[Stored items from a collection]
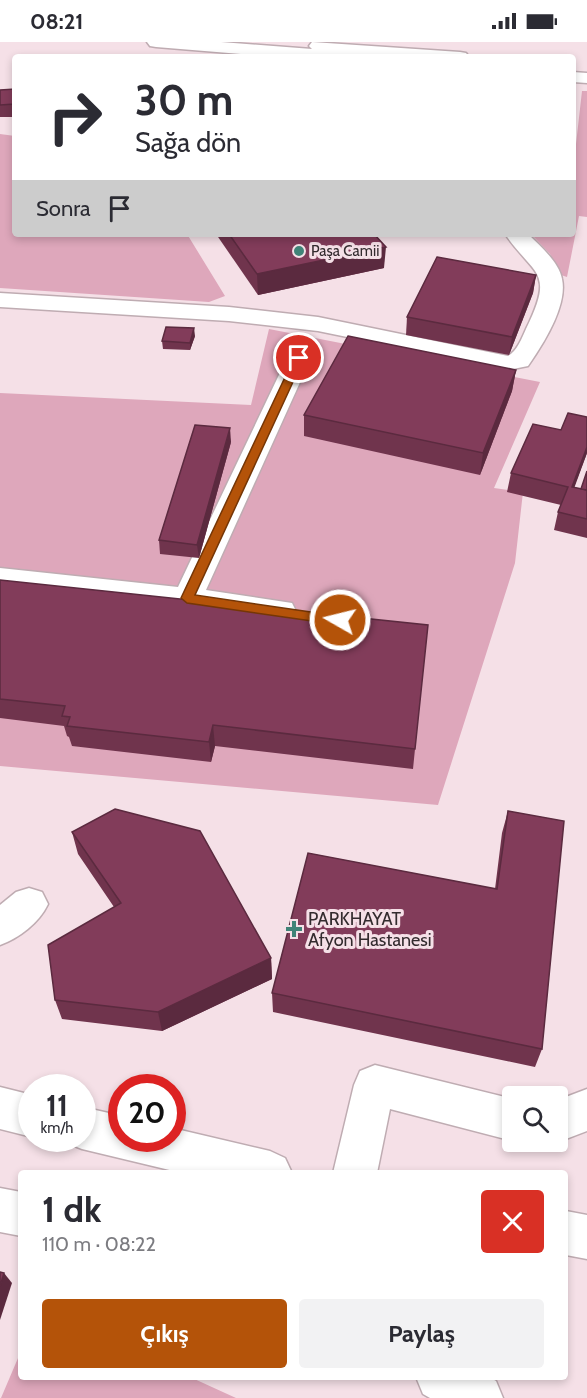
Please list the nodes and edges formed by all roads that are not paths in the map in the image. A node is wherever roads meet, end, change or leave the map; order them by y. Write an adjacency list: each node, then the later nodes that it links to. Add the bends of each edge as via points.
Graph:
1 (156, 42): 3 (street)
2 (274, 42): 3 (street)
3 (348, 49): 4 (street)
4 (418, 54)
5 (518, 237): 6 (street, via 551,277 552,294 529,350 519,361 508,363 318,324 229,314)
6 (0, 300)
7 (299, 358): 9 (street)
8 (0, 578): 9 (street)
9 (187, 598): 10 (street)
10 (312, 616)
11 (29, 904): 12 (street)
12 (0, 928)
13 (0, 1108): 15 (street)
14 (587, 1110): 17 (street)
15 (18, 1112)
16 (502, 1117): 20 (street, via 375,1085)
17 (568, 1117)
18 (184, 1152): 19 (street)
19 (258, 1170)
20 (356, 1170)
21 (0, 1210): 22 (street)
22 (18, 1213)
23 (568, 1233): 24 (street)
24 (587, 1237)
25 (434, 1380): 27 (street)
26 (446, 1380): 28 (street)
27 (443, 1398)
28 (479, 1398)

**Description of the task:**
Transcribe all entries above exactly. Drop the pictures.

**Task output:**
Please list the nodes and edges formed by all roads that are not paths in the map in the image. A node is wherever roads meet, end, change or leave the map; order them by y. Write an adjacency list: each node, then the later nodes that it links to. Add the bends of each edge as via points.
Graph:
1 (156, 42): 3 (street)
2 (274, 42): 3 (street)
3 (348, 49): 4 (street)
4 (418, 54)
5 (518, 237): 6 (street, via 551,277 552,294 529,350 519,361 508,363 318,324 229,314)
6 (0, 300)
7 (299, 358): 9 (street)
8 (0, 578): 9 (street)
9 (187, 598): 10 (street)
10 (312, 616)
11 (29, 904): 12 (street)
12 (0, 928)
13 (0, 1108): 15 (street)
14 (587, 1110): 17 (street)
15 (18, 1112)
16 (502, 1117): 20 (street, via 375,1085)
17 (568, 1117)
18 (184, 1152): 19 (street)
19 (258, 1170)
20 (356, 1170)
21 (0, 1210): 22 (street)
22 (18, 1213)
23 (568, 1233): 24 (street)
24 (587, 1237)
25 (434, 1380): 27 (street)
26 (446, 1380): 28 (street)
27 (443, 1398)
28 (479, 1398)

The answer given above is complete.